**** PROVIDED ENTRIES
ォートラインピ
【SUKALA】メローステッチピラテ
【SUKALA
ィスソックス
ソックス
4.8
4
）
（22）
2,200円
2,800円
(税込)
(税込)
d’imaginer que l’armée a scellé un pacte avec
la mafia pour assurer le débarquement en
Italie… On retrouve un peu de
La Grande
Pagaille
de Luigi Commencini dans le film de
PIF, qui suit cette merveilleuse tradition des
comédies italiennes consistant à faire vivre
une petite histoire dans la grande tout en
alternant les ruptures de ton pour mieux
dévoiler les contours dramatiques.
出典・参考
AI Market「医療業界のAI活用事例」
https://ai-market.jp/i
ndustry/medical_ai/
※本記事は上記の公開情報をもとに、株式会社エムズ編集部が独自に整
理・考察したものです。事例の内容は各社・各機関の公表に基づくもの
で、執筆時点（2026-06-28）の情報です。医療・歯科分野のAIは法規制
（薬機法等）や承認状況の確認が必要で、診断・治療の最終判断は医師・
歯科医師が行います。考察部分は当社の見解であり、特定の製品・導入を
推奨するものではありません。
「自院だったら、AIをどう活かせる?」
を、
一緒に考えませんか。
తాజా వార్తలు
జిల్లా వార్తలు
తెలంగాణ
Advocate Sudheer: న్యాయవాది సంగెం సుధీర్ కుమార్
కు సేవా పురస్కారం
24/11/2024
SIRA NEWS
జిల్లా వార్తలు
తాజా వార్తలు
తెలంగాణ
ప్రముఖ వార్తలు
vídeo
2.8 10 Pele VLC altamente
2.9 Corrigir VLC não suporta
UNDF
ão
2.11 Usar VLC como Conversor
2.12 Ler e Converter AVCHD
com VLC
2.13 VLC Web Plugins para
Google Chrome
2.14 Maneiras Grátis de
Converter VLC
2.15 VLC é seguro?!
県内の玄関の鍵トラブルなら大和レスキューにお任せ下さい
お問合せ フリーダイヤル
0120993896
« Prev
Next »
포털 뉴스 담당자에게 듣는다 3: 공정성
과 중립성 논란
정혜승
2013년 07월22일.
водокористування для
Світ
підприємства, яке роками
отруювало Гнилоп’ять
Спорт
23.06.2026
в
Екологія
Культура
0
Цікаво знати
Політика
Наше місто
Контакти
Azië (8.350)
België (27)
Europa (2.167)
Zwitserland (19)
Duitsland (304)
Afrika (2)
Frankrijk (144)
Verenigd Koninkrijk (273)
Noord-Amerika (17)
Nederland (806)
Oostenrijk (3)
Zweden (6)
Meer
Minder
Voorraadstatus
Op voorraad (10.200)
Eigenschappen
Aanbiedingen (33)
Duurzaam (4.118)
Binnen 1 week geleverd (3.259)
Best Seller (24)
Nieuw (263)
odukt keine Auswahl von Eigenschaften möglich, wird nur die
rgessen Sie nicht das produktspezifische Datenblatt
********
■ WRITTEN TASK ■
Edit the items above, replacing each instance of "VLC" with "VLC Player" and leaving every other line and character unchanged.

■ RESPONSE TO THIS TASK ■
ォートラインピ
【SUKALA】メローステッチピラテ
【SUKALA
ィスソックス
ソックス
4.8
4
）
（22）
2,200円
2,800円
(税込)
(税込)
d’imaginer que l’armée a scellé un pacte avec
la mafia pour assurer le débarquement en
Italie… On retrouve un peu de
La Grande
Pagaille
de Luigi Commencini dans le film de
PIF, qui suit cette merveilleuse tradition des
comédies italiennes consistant à faire vivre
une petite histoire dans la grande tout en
alternant les ruptures de ton pour mieux
dévoiler les contours dramatiques.
出典・参考
AI Market「医療業界のAI活用事例」
https://ai-market.jp/i
ndustry/medical_ai/
※本記事は上記の公開情報をもとに、株式会社エムズ編集部が独自に整
理・考察したものです。事例の内容は各社・各機関の公表に基づくもの
で、執筆時点（2026-06-28）の情報です。医療・歯科分野のAIは法規制
（薬機法等）や承認状況の確認が必要で、診断・治療の最終判断は医師・
歯科医師が行います。考察部分は当社の見解であり、特定の製品・導入を
推奨するものではありません。
「自院だったら、AIをどう活かせる?」
を、
一緒に考えませんか。
తాజా వార్తలు
జిల్లా వార్తలు
తెలంగాణ
Advocate Sudheer: న్యాయవాది సంగెం సుధీర్ కుమార్
కు సేవా పురస్కారం
24/11/2024
SIRA NEWS
జిల్లా వార్తలు
తాజా వార్తలు
తెలంగాణ
ప్రముఖ వార్తలు
vídeo
2.8 10 Pele VLC Player altamente
2.9 Corrigir VLC Player não suporta
UNDF
ão
2.11 Usar VLC Player como Conversor
2.12 Ler e Converter AVCHD
com VLC Player
2.13 VLC Player Web Plugins para
Google Chrome
2.14 Maneiras Grátis de
Converter VLC Player
2.15 VLC Player é seguro?!
県内の玄関の鍵トラブルなら大和レスキューにお任せ下さい
お問合せ フリーダイヤル
0120993896
« Prev
Next »
포털 뉴스 담당자에게 듣는다 3: 공정성
과 중립성 논란
정혜승
2013년 07월22일.
водокористування для
Світ
підприємства, яке роками
отруювало Гнилоп’ять
Спорт
23.06.2026
в
Екологія
Культура
0
Цікаво знати
Політика
Наше місто
Контакти
Azië (8.350)
België (27)
Europa (2.167)
Zwitserland (19)
Duitsland (304)
Afrika (2)
Frankrijk (144)
Verenigd Koninkrijk (273)
Noord-Amerika (17)
Nederland (806)
Oostenrijk (3)
Zweden (6)
Meer
Minder
Voorraadstatus
Op voorraad (10.200)
Eigenschappen
Aanbiedingen (33)
Duurzaam (4.118)
Binnen 1 week geleverd (3.259)
Best Seller (24)
Nieuw (263)
odukt keine Auswahl von Eigenschaften möglich, wird nur die
rgessen Sie nicht das produktspezifische Datenblatt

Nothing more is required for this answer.